We may have slowed, but we never stopped. We still attended the raffle and awarded to the winners, to whom we promised to deliver it upon completion.
Enter 2020 and COVID19.
As essential workers, we remained open. As a business that values its employees and had the ability, we only trimmed our hours. When the full slow-down hit in April, the lot was pretty empty, so we did the totally non-business-like thing to do: we started paying our staff to work on the Carry The Load and we opened up our VIP telephone support for free to all RVers.
Our approach was to do what we CAN DO. As tragic as the situation was in some ways, it afforded us four weeks of reduced work to put additional time into the project.

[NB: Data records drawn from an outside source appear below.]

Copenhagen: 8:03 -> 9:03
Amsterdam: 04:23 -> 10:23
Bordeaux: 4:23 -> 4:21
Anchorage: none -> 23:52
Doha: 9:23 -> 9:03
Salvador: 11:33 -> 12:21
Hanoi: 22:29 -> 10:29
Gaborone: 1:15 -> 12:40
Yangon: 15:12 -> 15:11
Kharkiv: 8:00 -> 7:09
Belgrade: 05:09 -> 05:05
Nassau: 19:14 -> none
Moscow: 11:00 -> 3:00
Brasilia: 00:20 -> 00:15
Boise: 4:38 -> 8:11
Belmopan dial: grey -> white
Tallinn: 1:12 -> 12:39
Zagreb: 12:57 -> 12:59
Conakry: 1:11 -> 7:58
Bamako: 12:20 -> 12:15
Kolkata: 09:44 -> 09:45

By April, we began to see a shift back up in our weekly appointments.We knew we had to hurry up and make hay while the sun shined and get this project done. The biggest part of the pressure this year was not only the pressure we put on ourselves but knowing someone was going to use it as a home and was eager to move in. We may have had one hell of a ride, but our goal will be realized and that is that we took a negative and turned it into a positive –a home for a family who needed it. The new owners are currently living in an RV full time and will enjoy more space and all the updates of this restored fifth-wheel.
or those of you who believe in manifesting your destiny, the owner told one person everyday he was going to win this trailer. He even put the drawing date on his calendar.
As of this writing we are facing another Memorial Day Weekend and we will be spending it at the shop, (we should bubble wrap ourselves and stay in a dark room until June 1), but Monday we will be spending time with our pack. The end of our seven-day work weeks is on the horizon. Make sure to check back in to hear how our contest winners are enjoying their new home.
About Carry the Load
The mission of Carry the Load is to provide an active way to honor and remember our nation’s heroes by connecting Americans to the sacrifices made by military, veterans, first responders and their families. It was founded in 2011 by U.S. Navy SEAL veterans, and in 2012 they launched a National Relay, consisting of an East Coast Route from West Point to Dallas. In 2017 the route covered more than 19 states, and in 2019 a Midwest Route from Minneapolis to Dallas was added. More than $25 million has been raised since 2011, and 93.35% of every dollar goes toward the program.